Now, Gary P. Cohen, the man behind Video Violence (1987), got the idea for this underground cult fave while working as a video store clerk; he once saw a woman came to a video rental store with her toddler and asked if the film I Dismember Mama (1972) was rated R for nudity. He wasn't sure if the movie contained nudity, but he guessed it was probably rated R for graphic violence. The woman decided to rent the movie, saying that as long as there was no nudity it would be appropriate for her children to watch. Is this the kind of craziness I will be expecting from this film?
A married couple moves to a New York suburb to open a video rental store and notices that nearly all of the residents there are only interested on renting out slasher films and porn. After discovering that an unmarked returned tape have been swapped out with a homemade snuff film, our hubby and wife team desperately tries to crack the mystery of the tape when the cops failed to be any help.
Meanwhile, the townspeople, including anti-heroes Howard and Eli, continue their snuff hobbies as they pick off and mutilate lost travelers, recording it all for their viewing pleasure. When more tapes fall on the couple's interest, it's only a matter of time before their snooping would lead them to trouble.

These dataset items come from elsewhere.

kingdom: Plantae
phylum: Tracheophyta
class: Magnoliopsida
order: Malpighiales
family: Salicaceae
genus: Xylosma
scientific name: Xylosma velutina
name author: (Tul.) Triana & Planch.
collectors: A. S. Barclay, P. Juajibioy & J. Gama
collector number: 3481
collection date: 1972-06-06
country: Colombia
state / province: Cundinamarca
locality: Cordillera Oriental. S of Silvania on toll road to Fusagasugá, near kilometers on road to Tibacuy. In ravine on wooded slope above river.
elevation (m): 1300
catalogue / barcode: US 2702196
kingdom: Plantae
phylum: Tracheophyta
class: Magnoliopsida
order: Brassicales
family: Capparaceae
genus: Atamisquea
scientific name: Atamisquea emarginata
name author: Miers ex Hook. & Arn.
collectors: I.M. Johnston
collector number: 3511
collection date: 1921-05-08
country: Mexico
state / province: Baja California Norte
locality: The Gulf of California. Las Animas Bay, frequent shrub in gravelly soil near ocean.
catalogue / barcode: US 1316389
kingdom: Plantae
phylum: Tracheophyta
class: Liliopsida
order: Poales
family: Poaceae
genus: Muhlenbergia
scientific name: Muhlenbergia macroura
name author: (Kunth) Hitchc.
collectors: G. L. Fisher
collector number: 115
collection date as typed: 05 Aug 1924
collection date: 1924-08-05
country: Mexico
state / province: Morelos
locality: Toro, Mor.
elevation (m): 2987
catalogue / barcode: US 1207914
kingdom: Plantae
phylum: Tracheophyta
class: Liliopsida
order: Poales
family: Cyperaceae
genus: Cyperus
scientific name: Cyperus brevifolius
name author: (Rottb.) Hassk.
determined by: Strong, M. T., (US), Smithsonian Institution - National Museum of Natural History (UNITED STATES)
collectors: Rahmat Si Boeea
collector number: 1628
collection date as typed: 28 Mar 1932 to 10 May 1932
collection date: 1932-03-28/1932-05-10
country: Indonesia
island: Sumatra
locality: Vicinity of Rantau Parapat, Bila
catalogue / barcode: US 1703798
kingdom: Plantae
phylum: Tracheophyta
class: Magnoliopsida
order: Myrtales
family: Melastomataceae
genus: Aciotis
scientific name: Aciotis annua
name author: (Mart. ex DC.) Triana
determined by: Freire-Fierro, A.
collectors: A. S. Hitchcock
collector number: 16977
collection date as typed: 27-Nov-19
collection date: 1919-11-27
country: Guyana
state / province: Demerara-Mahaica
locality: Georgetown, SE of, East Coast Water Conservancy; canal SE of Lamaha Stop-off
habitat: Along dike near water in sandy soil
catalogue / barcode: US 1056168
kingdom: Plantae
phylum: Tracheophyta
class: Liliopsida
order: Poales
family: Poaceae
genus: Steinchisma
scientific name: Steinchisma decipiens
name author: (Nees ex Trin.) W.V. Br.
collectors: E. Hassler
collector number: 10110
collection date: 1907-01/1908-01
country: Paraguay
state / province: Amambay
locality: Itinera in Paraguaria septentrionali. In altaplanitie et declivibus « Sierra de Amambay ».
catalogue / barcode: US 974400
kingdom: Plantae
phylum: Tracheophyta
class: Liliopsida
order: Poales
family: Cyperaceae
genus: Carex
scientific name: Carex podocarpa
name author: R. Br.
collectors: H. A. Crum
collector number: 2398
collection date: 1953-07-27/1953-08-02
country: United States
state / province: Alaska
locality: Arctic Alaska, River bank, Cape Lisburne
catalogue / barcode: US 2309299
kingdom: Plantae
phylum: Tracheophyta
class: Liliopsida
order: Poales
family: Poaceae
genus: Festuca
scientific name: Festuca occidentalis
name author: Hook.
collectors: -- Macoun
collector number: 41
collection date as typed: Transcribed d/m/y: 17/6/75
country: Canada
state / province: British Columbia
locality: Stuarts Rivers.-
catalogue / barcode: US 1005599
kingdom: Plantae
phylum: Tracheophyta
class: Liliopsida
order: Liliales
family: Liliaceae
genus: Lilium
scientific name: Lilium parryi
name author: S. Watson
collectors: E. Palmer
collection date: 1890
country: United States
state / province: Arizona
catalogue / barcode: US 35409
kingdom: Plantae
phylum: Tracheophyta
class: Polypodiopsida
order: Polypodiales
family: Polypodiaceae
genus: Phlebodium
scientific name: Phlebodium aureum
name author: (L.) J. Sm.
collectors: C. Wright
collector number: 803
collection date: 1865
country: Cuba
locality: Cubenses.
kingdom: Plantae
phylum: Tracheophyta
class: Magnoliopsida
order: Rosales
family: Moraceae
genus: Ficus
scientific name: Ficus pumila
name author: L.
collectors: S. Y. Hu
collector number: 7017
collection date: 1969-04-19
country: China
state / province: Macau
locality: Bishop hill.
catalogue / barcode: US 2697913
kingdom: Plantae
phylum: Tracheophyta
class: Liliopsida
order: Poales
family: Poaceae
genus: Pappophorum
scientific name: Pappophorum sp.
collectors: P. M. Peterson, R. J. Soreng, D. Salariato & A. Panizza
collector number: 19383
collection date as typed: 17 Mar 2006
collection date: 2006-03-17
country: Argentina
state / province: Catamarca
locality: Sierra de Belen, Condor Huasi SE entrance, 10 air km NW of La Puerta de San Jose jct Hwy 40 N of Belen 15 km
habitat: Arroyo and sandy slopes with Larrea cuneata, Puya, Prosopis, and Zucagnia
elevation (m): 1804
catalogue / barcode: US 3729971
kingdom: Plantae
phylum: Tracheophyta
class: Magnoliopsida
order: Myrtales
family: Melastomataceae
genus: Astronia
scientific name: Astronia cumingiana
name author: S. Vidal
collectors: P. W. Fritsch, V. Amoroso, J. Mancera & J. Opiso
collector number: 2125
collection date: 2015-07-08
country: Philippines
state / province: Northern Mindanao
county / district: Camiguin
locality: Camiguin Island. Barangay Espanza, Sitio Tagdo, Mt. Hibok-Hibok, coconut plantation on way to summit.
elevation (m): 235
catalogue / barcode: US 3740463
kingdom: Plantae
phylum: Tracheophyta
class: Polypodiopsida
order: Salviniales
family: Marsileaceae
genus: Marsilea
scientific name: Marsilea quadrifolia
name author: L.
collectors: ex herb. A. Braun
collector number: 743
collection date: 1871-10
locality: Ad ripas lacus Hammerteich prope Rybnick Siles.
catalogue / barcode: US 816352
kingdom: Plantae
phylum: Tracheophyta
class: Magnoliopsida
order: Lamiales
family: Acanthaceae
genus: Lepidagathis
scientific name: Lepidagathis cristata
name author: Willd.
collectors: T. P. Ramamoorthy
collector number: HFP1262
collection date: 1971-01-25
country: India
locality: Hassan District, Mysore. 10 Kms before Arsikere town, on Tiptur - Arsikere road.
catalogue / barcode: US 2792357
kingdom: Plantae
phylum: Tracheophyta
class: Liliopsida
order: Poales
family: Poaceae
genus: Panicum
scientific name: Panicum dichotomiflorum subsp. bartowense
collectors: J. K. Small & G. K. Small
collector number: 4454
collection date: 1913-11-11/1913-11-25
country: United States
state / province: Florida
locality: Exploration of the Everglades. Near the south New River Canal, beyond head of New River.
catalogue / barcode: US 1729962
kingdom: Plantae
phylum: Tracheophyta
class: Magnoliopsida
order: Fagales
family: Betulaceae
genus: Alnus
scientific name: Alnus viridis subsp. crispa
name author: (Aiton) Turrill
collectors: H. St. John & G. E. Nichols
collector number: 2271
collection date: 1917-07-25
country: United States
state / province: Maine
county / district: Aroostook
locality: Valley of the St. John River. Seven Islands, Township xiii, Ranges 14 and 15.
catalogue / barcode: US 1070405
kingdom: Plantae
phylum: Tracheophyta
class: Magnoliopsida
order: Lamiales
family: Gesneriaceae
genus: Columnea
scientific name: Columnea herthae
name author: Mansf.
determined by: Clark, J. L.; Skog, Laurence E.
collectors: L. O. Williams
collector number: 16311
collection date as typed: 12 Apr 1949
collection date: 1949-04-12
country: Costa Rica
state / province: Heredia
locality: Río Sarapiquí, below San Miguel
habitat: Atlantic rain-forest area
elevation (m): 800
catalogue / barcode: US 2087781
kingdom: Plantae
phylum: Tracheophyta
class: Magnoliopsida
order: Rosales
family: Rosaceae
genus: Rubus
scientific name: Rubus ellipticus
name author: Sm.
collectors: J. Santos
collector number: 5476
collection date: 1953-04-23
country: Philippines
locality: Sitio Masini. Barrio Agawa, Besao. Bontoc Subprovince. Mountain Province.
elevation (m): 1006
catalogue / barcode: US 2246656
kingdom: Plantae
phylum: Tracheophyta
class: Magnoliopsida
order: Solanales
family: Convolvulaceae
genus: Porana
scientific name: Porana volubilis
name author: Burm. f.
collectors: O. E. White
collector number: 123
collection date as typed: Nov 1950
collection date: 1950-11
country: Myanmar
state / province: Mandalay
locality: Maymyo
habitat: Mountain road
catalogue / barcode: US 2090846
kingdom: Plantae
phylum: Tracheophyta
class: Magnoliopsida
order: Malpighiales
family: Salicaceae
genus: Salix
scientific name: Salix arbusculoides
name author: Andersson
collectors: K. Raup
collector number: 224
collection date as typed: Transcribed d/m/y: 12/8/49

On a technical aspect, Video Violence have everything one would expect from a shot-on-video title, but what it owes in surviving the video market is its unique plot: I'm quite impressed with the effort done by its producers as not only was this movie clearly made for fun, it also plays a satirical look at our need for, well, video violence. There's clearly a mean-spirited tone here but it's played with enough overacting and bizarre nature that it's humorous in the oddest sense. Heck, even the movie's theme is hilarious! (Why do I picture a basketball game in slow-mo every time I listen to it?)
While it does have shoddy effects and editing, the camera work and lighting are handled well enough to look even a bit professional, which is a good thing since the film's main highlight, the gore effects, were pretty sick for its time! Some gruesome highlights include pre-Hostel (2005) situations that have the two snuff masters torturing and dismembering their victims with nasty machete kills and ice pick stabbings. It's a lot of gnarly stuff, though the cheesiness does feel like a blessing-in-disguise as the silly nature does help Video Violence (1987) set itself apart from all the other mindless, overcooked piece of horror meat.
With the air of the 80s under its wing, Video Violence (1987) is an outstanding piece of cheapie that done right its worth. Bargain-counter at all cost, but a messy fun satire of our love for violence with enough nods and winks at us slasher fanatic. Horror nostalgia for the VHS rental era of the late 80s!
Bodycount:
1 female beaten to death with baseball bat
1 male had his head chopped with machete
1 body seen in plastic bag
1 female stabbed with ice pick
1 male strangled
1 female stabbed on the neck with knife
1 female poisoned, head chopped off with electric knife
1 male poisoned, mutilated with deli slicer
1 female seen with her leg being chopped with machete
1 female gutted with dagger
1 male seen with his face split open
1 female seen with stab wounds
Total: 12
Filmed in Bayonne, NJ. I've actually seen some of the ugly locations this movie took place in.